Secretary of State Colin L. Powell defended his limited travel abroad -- fewest days overseas of any secretary in 30 years -- in a speech Thursday that appeared to take a few bipartisan shots at his immediate predecessors.
Powell noted in a speech at the U.S. Institute of Peace that a Washington Post report Wednesday "said that I have broken a tradition in that I have not traveled as much as, say, other secretaries in recent years have. It's a tradition that I do not mind having broken.
"And part of the reason that the tradition is broken," he said, is that: "I do not shop. I don't sightsee that well. I don't hunt animals. And there are a lot of other things I don't do."
The audience of veteran diplomatic types laughed knowingly. "That tends to make my trips shorter than perhaps others'." More laughter. "And I assure you that what I try to do is be where I'm supposed to be to serve this president and serve the American people. And sometimes that's in Washington, sometimes it's on the road. . . . "
"I do not shop"? Might this be a reference to Secretary Warren M. Christopher's taking time to pick up some fine apparel in London?
"I don't sightsee"? Maybe Secretary Madeleine K. Albright's "cultural diplomacy" tours?
"I don't hunt animals"? This couldn't be a slap at Secretary James A. Baker III who went to strategic Mongolia not once but twice allegedly to hunt endangered Argali sheep? (The sheep were saved the first time by Saddam Hussein's invasion of Kuwait. Couldn't find them until the last day the second time and only shot photos.) And "other things"? Secretary George P. Shultz's golf forays?
An annoyed former aide to a more-traveled secretary said Powell should have added: "I don't do diplomacy."
Full Color or Black and White?
The GOP convention next month promises to be an extremely diverse affair. Nary a white guy to be found among the six "delegate profiles" listed on the convention Web site. There's one white woman, three African Americans -- one a woman -- and two Hispanics, a man and a woman.
This could be even more diverse than the wonderful 2000 Republican National Convention, which conservative columnist David Brooks called "a parody of inclusiveness. On stage . . . mostly black performers; in the arena, white people in the stands. It's like watching a basketball game with the Utah Jazz."
On Her Majesty's Savings & Loan
Do not miss the going-away party tomorrow at the Federal Deposit Insurance Corp. for C.K. Lee, special adviser to Chairman Donald E. Powell and before that an aide to then-Sen. Connie Mack (R-Fla.).
Lee, a political appointee who came on board in January 2001, is moving to the Office of Thrift Supervision, part of the Treasury Department, as a career employee. And better, so much better, his new job is to open a new OTS office. And where would this office be? London.
Yes, Lee will be the new senior adviser on foreign operations for OTS in that office, which is to open in September. He's leaving here in August, we hear. So please don't forget to honor him and wish him well at the party, starting at 3 p.m.

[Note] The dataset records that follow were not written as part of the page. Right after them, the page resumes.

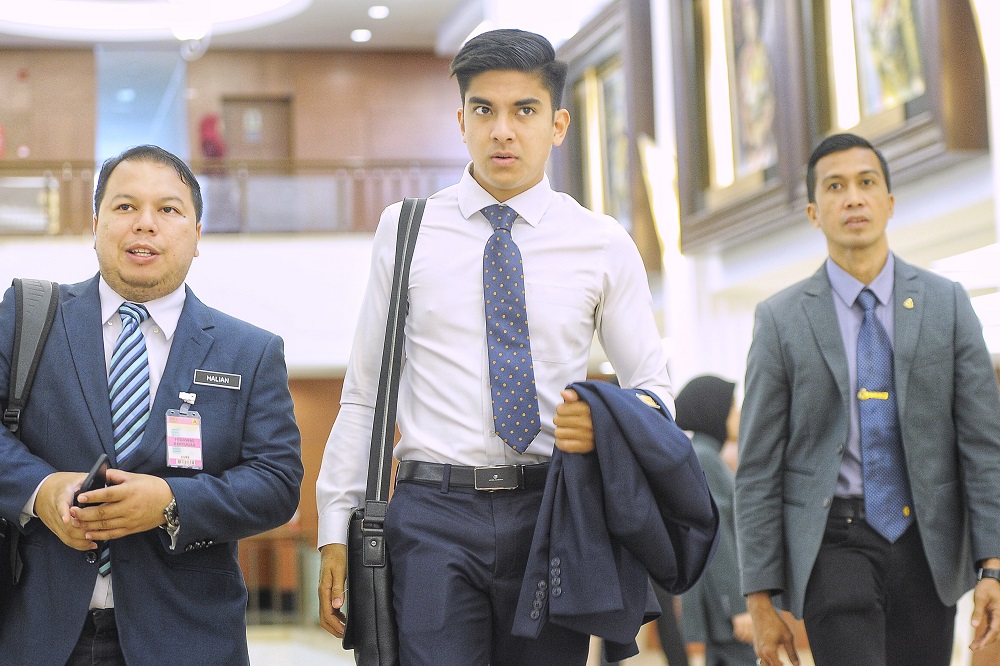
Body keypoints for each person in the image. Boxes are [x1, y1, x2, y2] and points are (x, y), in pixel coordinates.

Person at [316, 28, 674, 666]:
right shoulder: (405, 230)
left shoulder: (602, 242)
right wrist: (333, 526)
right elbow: (365, 392)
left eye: (524, 111)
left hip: (552, 513)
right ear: (461, 121)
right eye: (484, 110)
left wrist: (606, 422)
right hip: (430, 513)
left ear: (558, 124)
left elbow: (654, 389)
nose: (502, 130)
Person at [0, 144, 303, 665]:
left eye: (168, 209)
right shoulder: (29, 320)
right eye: (124, 207)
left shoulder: (249, 351)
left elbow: (276, 483)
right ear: (94, 223)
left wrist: (170, 502)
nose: (145, 224)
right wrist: (40, 490)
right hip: (39, 631)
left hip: (187, 638)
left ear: (197, 234)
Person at [734, 132, 1000, 666]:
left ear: (889, 203)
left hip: (928, 545)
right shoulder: (782, 319)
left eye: (866, 182)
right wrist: (760, 597)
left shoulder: (946, 304)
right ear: (814, 211)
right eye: (835, 186)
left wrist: (993, 566)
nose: (853, 197)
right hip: (834, 540)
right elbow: (758, 466)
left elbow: (982, 445)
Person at [675, 375, 755, 666]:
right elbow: (716, 538)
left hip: (716, 607)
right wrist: (737, 606)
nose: (737, 414)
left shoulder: (702, 454)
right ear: (713, 410)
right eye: (732, 406)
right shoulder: (706, 458)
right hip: (724, 610)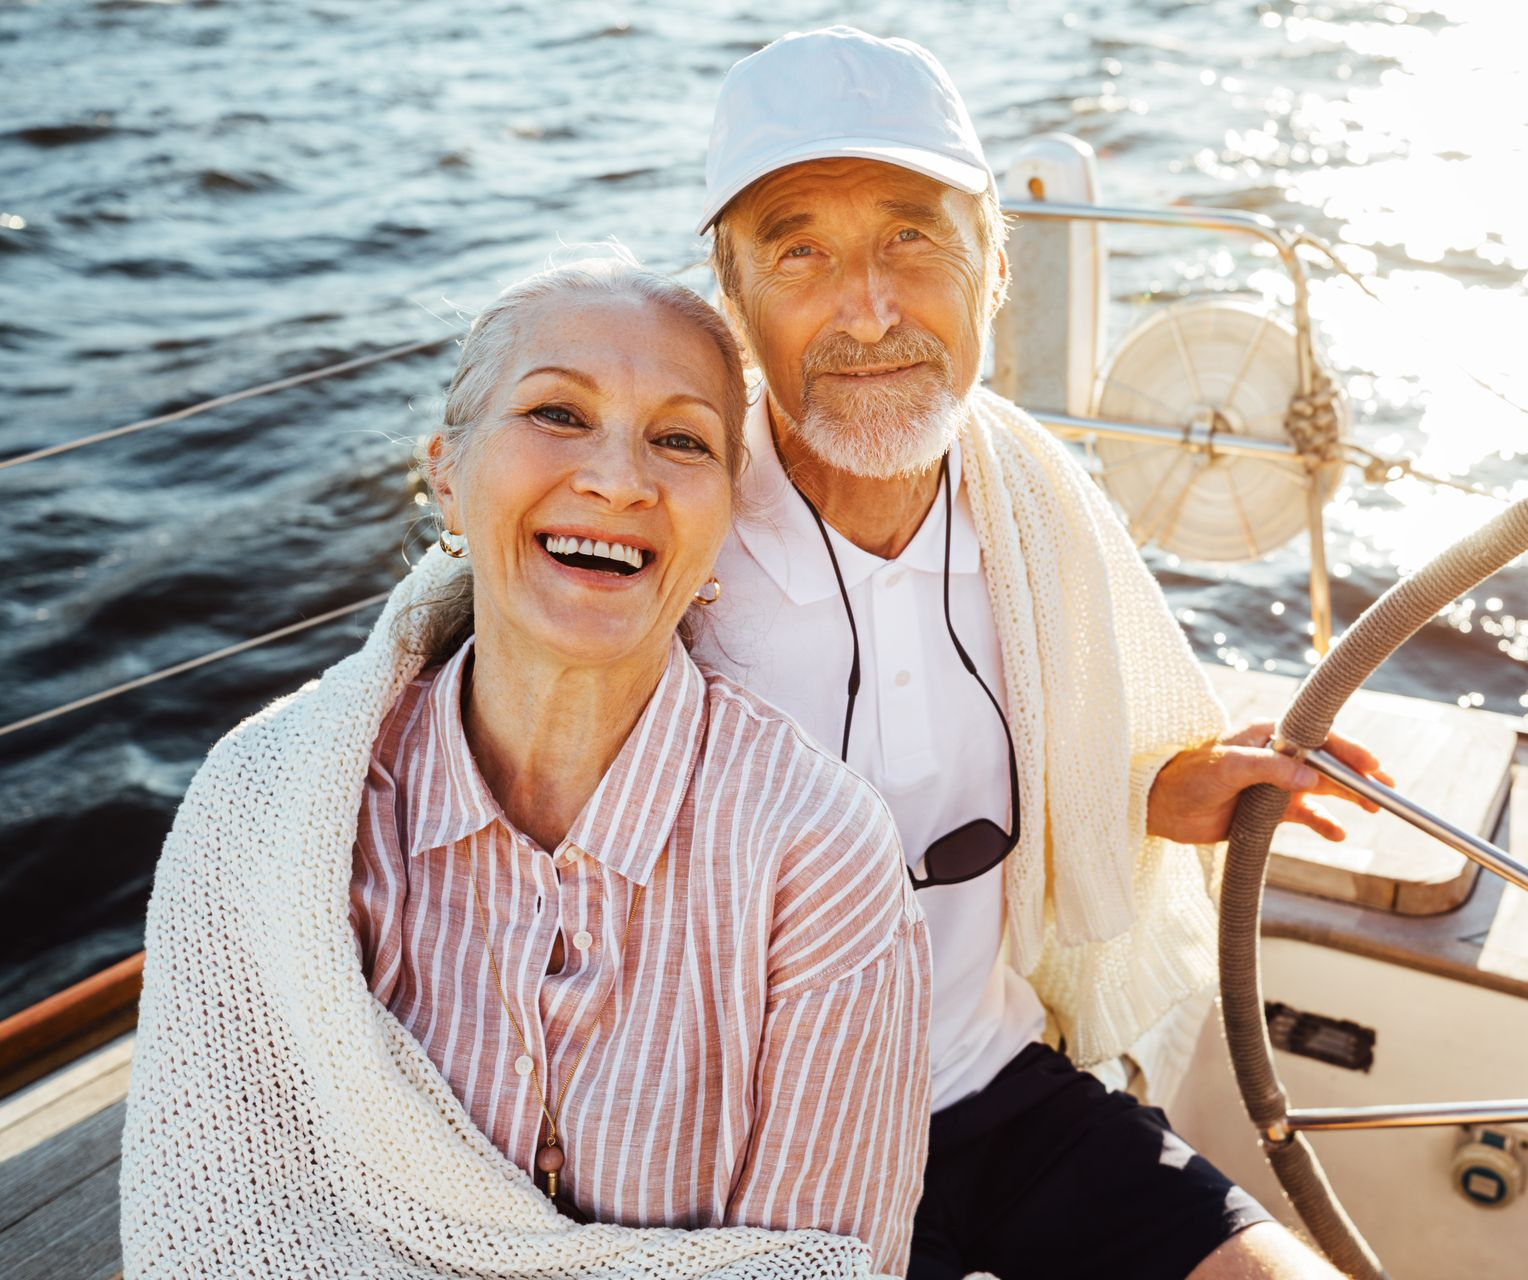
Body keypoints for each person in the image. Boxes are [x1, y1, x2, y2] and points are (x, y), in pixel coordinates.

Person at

Given the astronomical prices these days for a halfway decent hotel room in London, it would behoove everyone to be extra nice to C.K. Surely he'll have a spare room in his flat. You could burrow in worse places.
Karic Enough to Send the Very Best
It's not often that members of Congress campaign overseas, but Rep. Corrine Brown (D-Fla.) gave it a try last month in, of all places, Serbia.
Brown was spotted over there in early June just before the first presidential balloting, working hard for candidate Bogoljub Karic, one of the richest men in the country.
Brother Dragomir Karic, Loop fans might recall, couldn't get into the United States to attend the National Prayer Breakfast last year. Because of the Karic family ties to former Yugoslav president Slobodan Milosevic back in the old days, State Department folks wouldn't let him in.
Bogoljub ran a spirited race. Brown went to several rallies with him around the country in the week before the June 13 vote. (Unclear who paid.) She gave short endorsement speeches at the rallies and at one called him "the Serbian John F. Kennedy," according to one source. Another source said she led cheers something like "Go Bogo." She also did some television for him, noting that he founded a university. (Which gave her a fine honorary doctorate.) Maybe because of her efforts, Karic came in a most respectable third with almost 19 percent of the vote, ahead of the government-favored candidate. The first-round winner, a throwback-type ultranationalist, got 30.4 percent of the vote. Karic threw his support behind the U.S.-backed pro-democracy candidate, who won the runoff two weeks later.
Thomas J. Gibson, chief of staff to Environmental Protection Agency Administrator Mike Leavitt and before that to Christie Todd Whitman is going private this fall. Gibson, a former top aide on the Senate Environment and Public Works Committee, also worked at EPA in the Bush I administration.
Dean Clancy, executive director of the President's Council on Bioethics, veteran of the Reagan and Bush I administrations and senior policy adviser to former House majority leader Richard K. Armey (R-Tex.), has taken over as associate director for human resource programs at the Office of Management and Budget. He replaced James C. Capretta who went to Wexler & Walker.